Il tour è uno sport di resistenza travestito da vita notturna

Visto dalla pista da ballo, fare il DJ può sembrare il lavoro perfetto: viaggiare per il mondo, suonare musica e fare festa.

Dietro le quinte, la realtà somiglia più a un programma di resistenza.

Un DJ può finire un set alle 4 del mattino, tornare in hotel all'alba, dormire poche ore, andare dritto in aeroporto ed esibirsi di nuovo quella sera in un altro paese. Ripetetelo per mesi e anche un corpo sano comincia a cedere.

La sola interruzione del sonno influisce già su umore, cognizione, tempo di reazione e capacità decisionale. Aggiungete alcol, stimolanti o altre droghe, e al corpo viene chiesto di recuperare mentre si prepara contemporaneamente alla performance successiva.

Il problema non è necessariamente una serata sregolata.

È cosa succede quando non c'è nessun giorno di recupero.

La sobrietà può diventare un vantaggio di carriera

Rebekah ha parlato apertamente di essere diventata sobria dopo anni di feste, scoprendo di poter non solo continuare a suonare, ma esibirsi meglio.

Senza sbornie, si sentiva mentalmente più lucida e più capace di leggere la sala.

Fatboy Slim ha avuto un timore simile quando ha smesso di bere. Dopo anni ad associare l'esibirsi all'intossicazione, si chiedeva se avrebbe ancora saputo fare il DJ da sobrio.

Ce l'ha fatta.

E la sobrietà è diventata parte di ciò che gli ha permesso di continuare a esibirsi ai massimi livelli anni dopo.

Questo cambiamento conta perché droghe e alcol sono spesso intrecciati nella mitologia della musica elettronica. Possono sembrare quasi inseparabili da quello stile di vita.

Ma il tour trasforma la festa in ripetizione.

E la ripetizione cambia l'equazione.

Quando è la salute a imporre la decisione

Per Sam Divine, la dipendenza alla fine si è scontrata con le richieste di una carriera internazionale.

Ha parlato del ciclo di alcol e droghe, dei voli in solitaria, del rientro in hotel intossicata, del risveglio con i postumi e di un altro aereo per ricominciare da capo.

Dopo essere entrata in riabilitazione nel 2025, è tornata in tour da sobria.

Ciò che è diventato più chiaro è quanto fosse già impegnativo il lavoro senza sostanze: i voli, la mancanza di sonno, la stimolazione costante e lo sfinimento fisico restavano lì.

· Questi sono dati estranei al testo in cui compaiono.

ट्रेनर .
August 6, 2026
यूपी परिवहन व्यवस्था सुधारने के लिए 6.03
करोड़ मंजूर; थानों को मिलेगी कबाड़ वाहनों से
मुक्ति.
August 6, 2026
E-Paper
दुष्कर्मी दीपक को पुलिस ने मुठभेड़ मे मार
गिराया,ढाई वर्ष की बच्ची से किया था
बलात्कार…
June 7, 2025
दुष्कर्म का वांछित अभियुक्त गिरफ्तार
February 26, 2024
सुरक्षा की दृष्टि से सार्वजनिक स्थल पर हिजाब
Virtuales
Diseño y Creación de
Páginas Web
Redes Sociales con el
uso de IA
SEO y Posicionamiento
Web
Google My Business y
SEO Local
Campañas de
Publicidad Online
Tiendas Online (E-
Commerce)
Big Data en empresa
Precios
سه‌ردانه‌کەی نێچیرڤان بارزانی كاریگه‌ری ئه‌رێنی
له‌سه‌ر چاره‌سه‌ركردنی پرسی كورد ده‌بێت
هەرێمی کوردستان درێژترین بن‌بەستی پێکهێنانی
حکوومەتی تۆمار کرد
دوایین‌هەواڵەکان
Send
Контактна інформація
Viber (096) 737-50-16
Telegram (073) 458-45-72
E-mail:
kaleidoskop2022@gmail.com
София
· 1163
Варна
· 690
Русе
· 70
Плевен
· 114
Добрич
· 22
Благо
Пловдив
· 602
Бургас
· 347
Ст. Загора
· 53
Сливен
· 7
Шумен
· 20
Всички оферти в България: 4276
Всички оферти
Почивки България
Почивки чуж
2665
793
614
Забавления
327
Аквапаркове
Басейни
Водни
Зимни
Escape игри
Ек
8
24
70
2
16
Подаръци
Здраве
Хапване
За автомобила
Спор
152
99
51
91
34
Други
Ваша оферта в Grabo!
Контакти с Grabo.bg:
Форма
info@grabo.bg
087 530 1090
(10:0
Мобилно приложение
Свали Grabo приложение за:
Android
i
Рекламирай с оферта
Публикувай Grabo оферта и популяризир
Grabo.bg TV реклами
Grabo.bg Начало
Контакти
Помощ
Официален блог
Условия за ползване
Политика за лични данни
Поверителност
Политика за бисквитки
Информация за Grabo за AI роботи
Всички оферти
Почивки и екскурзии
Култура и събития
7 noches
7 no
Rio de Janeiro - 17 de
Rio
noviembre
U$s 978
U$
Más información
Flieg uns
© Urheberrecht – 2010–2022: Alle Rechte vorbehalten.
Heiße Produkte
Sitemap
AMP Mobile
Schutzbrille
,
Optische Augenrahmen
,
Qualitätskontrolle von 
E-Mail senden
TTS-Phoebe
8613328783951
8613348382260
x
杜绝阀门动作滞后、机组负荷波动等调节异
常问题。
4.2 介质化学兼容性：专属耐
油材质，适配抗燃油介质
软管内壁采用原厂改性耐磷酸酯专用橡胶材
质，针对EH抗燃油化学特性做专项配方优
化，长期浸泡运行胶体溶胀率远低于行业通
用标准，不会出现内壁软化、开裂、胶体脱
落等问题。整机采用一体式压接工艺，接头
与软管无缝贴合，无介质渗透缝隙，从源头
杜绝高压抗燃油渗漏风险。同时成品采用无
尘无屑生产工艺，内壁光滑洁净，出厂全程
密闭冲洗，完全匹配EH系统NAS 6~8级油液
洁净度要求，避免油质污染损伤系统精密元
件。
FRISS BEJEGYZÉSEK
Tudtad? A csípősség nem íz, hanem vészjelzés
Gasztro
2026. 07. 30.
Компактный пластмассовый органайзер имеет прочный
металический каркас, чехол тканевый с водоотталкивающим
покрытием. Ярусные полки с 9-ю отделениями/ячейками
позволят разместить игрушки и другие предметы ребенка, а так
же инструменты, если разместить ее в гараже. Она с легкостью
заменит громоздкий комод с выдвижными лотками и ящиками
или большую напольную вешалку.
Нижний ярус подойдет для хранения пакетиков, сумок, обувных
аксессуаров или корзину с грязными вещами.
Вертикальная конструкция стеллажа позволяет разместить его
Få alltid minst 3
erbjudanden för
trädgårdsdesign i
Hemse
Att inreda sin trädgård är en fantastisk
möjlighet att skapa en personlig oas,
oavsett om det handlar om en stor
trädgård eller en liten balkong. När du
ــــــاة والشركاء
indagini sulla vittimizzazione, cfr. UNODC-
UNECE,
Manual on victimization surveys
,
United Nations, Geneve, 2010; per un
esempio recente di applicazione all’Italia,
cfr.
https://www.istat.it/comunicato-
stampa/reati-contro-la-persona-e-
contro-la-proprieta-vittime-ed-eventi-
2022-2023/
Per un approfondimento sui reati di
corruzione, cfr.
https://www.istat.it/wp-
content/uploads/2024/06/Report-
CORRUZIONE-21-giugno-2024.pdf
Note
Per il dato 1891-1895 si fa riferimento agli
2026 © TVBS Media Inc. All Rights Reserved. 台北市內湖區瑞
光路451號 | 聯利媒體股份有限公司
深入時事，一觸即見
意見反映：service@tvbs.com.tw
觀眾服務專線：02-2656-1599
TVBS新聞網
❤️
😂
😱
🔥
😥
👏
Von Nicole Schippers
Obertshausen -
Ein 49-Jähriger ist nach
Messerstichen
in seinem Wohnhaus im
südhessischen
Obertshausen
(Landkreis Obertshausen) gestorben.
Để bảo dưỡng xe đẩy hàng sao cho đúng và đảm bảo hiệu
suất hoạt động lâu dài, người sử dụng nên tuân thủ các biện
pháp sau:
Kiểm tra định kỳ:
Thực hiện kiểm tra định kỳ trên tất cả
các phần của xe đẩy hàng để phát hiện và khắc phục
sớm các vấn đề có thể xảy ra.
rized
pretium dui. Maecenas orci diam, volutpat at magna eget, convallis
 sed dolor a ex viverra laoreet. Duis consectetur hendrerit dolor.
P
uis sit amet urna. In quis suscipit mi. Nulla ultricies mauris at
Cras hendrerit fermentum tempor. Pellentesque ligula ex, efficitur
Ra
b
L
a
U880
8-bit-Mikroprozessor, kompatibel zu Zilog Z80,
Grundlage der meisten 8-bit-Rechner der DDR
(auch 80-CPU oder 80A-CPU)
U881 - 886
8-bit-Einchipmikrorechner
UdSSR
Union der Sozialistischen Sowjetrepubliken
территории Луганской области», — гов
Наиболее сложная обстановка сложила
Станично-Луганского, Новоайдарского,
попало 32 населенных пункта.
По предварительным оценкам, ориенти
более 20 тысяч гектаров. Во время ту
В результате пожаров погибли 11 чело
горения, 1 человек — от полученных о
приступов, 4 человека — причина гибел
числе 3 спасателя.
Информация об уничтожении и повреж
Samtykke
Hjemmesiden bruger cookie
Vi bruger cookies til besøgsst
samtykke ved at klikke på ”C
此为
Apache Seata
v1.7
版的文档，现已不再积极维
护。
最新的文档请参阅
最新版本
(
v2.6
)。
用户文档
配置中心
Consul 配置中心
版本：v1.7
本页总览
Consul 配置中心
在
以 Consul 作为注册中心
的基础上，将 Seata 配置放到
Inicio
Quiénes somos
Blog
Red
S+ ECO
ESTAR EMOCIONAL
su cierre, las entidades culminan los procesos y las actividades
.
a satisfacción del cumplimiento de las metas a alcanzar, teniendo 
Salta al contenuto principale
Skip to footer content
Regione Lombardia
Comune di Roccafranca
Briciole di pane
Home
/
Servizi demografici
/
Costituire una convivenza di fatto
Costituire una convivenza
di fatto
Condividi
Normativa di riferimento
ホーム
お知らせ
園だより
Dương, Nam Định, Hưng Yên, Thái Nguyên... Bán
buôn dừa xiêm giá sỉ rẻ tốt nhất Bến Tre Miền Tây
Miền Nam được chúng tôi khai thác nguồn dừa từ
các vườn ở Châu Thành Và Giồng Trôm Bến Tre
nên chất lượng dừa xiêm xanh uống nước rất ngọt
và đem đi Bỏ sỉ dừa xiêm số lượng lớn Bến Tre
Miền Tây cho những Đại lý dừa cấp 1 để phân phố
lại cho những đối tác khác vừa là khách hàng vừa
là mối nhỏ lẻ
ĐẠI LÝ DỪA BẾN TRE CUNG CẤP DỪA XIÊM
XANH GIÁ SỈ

La sobrietà ha semplicemente dato al suo corpo maggiori possibilità di reggerli.

Jumpin' Jack Frost ha raggiunto una svolta simile dopo che la dipendenza è degenerata e uno spavento per la salute lo ha riportato verso il recupero.

Da quando ha smesso, ha detto di sentirsi più in salute, di produrre di nuovo e di essere tornato a suonare a livello internazionale.

Per Tony y Not, una grave malattia è stata il fattore scatenante. Dopo aver affrontato il long COVID, proteggere la sua salute ha significato abbandonare droghe e alcol. Tornare a suonare da sobria non l'ha disconnessa dal pubblico. Ha descritto di sentirsi più presente.

L'obiettivo non è solo ottenere date. È riuscire a farlo ancora anni dopo.

La musica dance ha sempre avuto un rapporto complicato con l'eccesso, ed è improbabile che le droghe spariscano dai club o dai backstage.

Ma c'è una differenza tra sopravvivere a un weekend e sostenere una carriera.

I DJ che reggono spesso lo imparano prima o poi.

Una carriera di tour di successo richiede concentrazione, memoria, regolazione emotiva, resistenza e sufficiente tenuta fisica per esibirsi con costanza per centinaia di serate.

Il corpo non è separato dalla carriera.

È l'attrezzatura che deve sopravvivere a ogni tour.

Per i DJ che pensano in decenni e non in weekend, proteggerlo può essere una delle decisioni di carriera più importanti che prendono.